Nation & World

Arkansas high-schoolers sent home after wearing Confederate flag clothing to school

Students at Fayetteville High School who wore Confederate flag clothing and Confederate flags painted on their faces and hands were told by school administrators to change. When they refused the school sent them home. (Twitter)
Students at Fayetteville High School who wore Confederate flag clothing and Confederate flags painted on their faces and hands were told by school administrators to change. When they refused the school sent them home. (Twitter)

Arkansas high school students who wore Confederate flag clothing to school this week are angry that the school sent them home because they wouldn’t change.

The students - two or three, according to conflicting local media reports - at Fayetteville High wore shirts with Confederate flag motifs, “and had paintings of the flag on their face and hands,” KFSM in Fort Smith, Arkansas reported.

The students said they wore the gear to support a social media campaign they identified as #HistoryNotHate, according to KARK in Little Rock.

“To us, it’s not hate, everyone is saying it’s hate, it’s our history,” one of the students, ninth-grader Jagger Starnes, told KFSM. “We live in a southern state and if we were doing it for hate we wouldn’t be wearing it.”

He added: “I’m honestly not racist, I have friends that are black, I have friends that are Mexican, you know I’m not racist by any means.”

The school’s principal, Jay Dostal, told local media he was interpreting school board policy when he told the students to remove the flag clothing.

School district rules prohibit attire that “disrupts the educational process or otherwise interferes with the rights or opportunities of others to learn or teach,” KNWA in Rogers, Arkansas reported.

Dostal told KNWA he was trying to maintain a “a safe and orderly school environment.”

“We’re not trying to trample on their First Amendment rights,” he told KNWA. “We have validated that the Confederate flag in our building can cause a substantially disruptive environment for some of our students, and because of that, we’re going to take measures to make sure that all of our kids remain safe.”

Student Morrigan White told KNWA she painted Confederate flags on fellow students’ “hands, on their face, wherever they wanted it.

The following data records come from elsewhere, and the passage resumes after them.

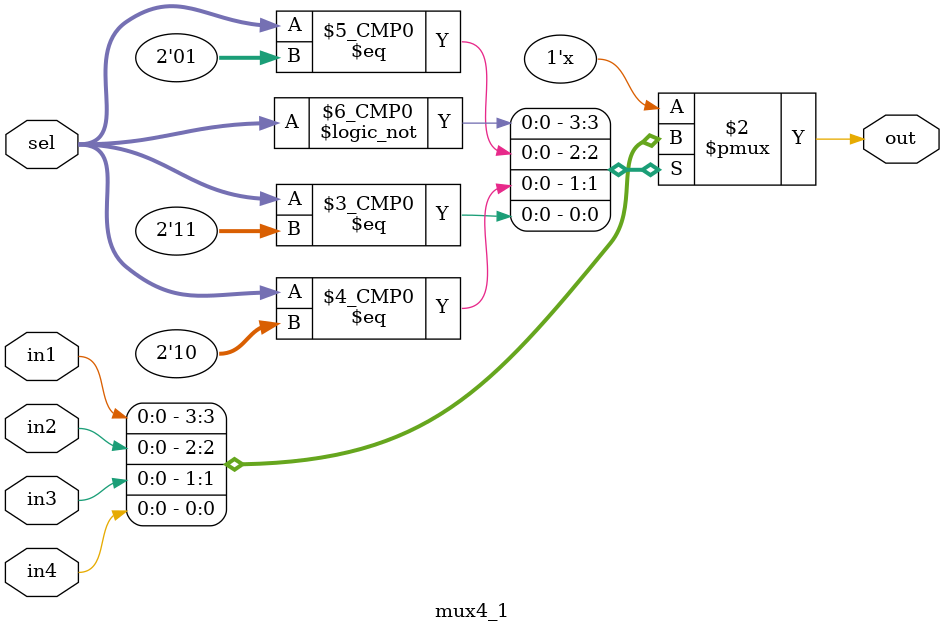
<source format=v>
/*********************************************************
 *
 *  Module: mux4_1.v
 *  Project: Hunter_RV32
 *  Author: Ali El-Said (ali.elsaid@aucegypt.edu), Ahmed Wael (awael@aucegypt.edu), Habiba Bassem (habibabassem@aucegypt.edu)
 *  Description: 4 by 1 Multiplexer
 *
 *********************************************************/
`timescale 1ns/1ns

module mux4_1 (
    sel,
    in1,
    in2,
    in3,
    in4,
    out
);
    parameter N=1;
    input [1:0] sel;
    input [N-1:0] in1;
    input [N-1:0] in2;
    input [N-1:0] in3;
    input [N-1:0] in4;
    output reg [N-1:0] out;
    
    always @(*) begin
        case(sel)
            2'b00: out = in1;
            2'b01: out = in2;
            2'b10: out = in3;
            2'b11: out = in4;
        endcase
    end
    
endmodule
</source>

During lunch, they had the police, the principal, the vice principal, all the deans, they were all telling us we either had to wash it off our face or go home.”

Jagger refused and wound up in the principal’s office, he told KNWA.

The high school serves a town where 86 percent of the residents identify “themselves as white and 6 percent as African-American, which is the second largest ethnic group,” according to the city’s website.

The #HistoryNotHate movement the students mentioned sounds similar to “Heritage, not Hate,” the “familiar bumper sticker defense of the Confederate flag,” according to The American Civil War Museum website. “It has evoked equally pithy responses, such as ‘Your Heritage is Hate’ and ‘Heritage of Hate.’

“A moment’s reflection reveals that the Heritage versus Hate slogan war is a false dichotomy. There’s no reason why the Confederate flag cannot stand for both heritage and hate, or stand for a myriad of things other than heritage or hate.”

Jagger and Morrigan told local reporters they plan to keep wearing their Confederate flag gear and face paint no matter what the school says. And administrators will send them home if they do, KFSM reported.

Jagger, at least, has a parent at home who backs his stance.

“I support him in anyway he’s doing it because that’s what he’s standing up for,” Keith Starnes told KFSM. “If he was doing it for hate (then) it would be different but he’s not so yeah I’m going to support my son.”